(Named joint coordinates)
++++++++++++++++++++

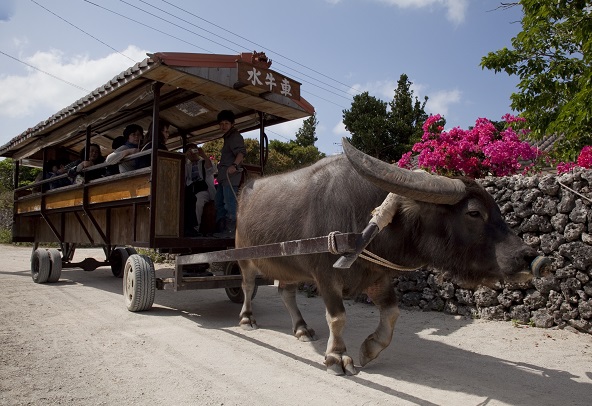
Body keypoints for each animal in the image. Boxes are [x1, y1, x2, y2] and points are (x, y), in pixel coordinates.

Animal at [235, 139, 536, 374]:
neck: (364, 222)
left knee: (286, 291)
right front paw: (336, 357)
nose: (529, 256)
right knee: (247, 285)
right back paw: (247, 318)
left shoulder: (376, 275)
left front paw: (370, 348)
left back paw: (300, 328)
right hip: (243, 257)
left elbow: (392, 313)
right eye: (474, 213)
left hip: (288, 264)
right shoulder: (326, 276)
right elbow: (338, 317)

++++++++++++++++++++

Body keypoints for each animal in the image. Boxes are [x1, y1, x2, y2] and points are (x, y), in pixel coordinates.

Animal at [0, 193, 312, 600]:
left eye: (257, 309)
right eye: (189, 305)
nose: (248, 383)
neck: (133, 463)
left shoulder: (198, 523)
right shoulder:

++++++++++++++++++++

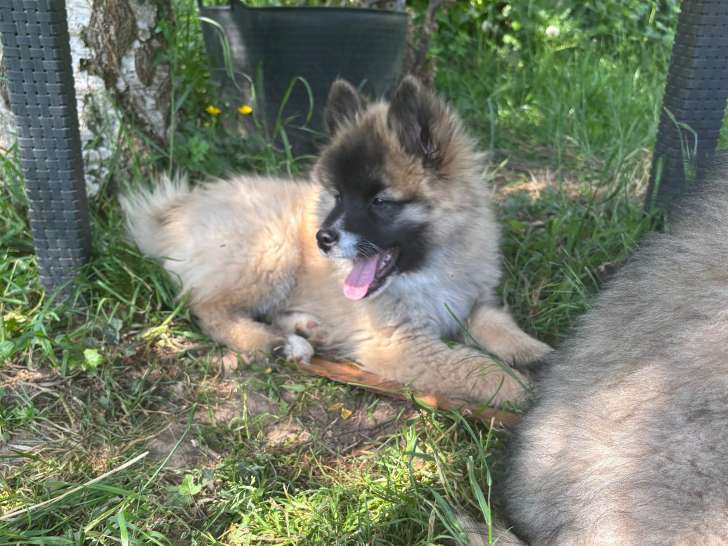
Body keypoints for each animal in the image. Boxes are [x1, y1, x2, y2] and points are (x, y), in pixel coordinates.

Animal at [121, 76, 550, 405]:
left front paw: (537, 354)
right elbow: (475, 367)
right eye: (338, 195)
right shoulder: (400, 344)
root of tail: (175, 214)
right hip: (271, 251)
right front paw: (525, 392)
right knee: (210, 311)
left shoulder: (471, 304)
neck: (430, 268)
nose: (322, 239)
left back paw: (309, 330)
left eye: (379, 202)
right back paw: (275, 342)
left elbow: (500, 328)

++++++++++++++++++++

If a line in the entries holds the string "front", copy it.

right front paw: (336, 357)
left front paw: (370, 348)
left front paw: (537, 354)
right front paw: (525, 392)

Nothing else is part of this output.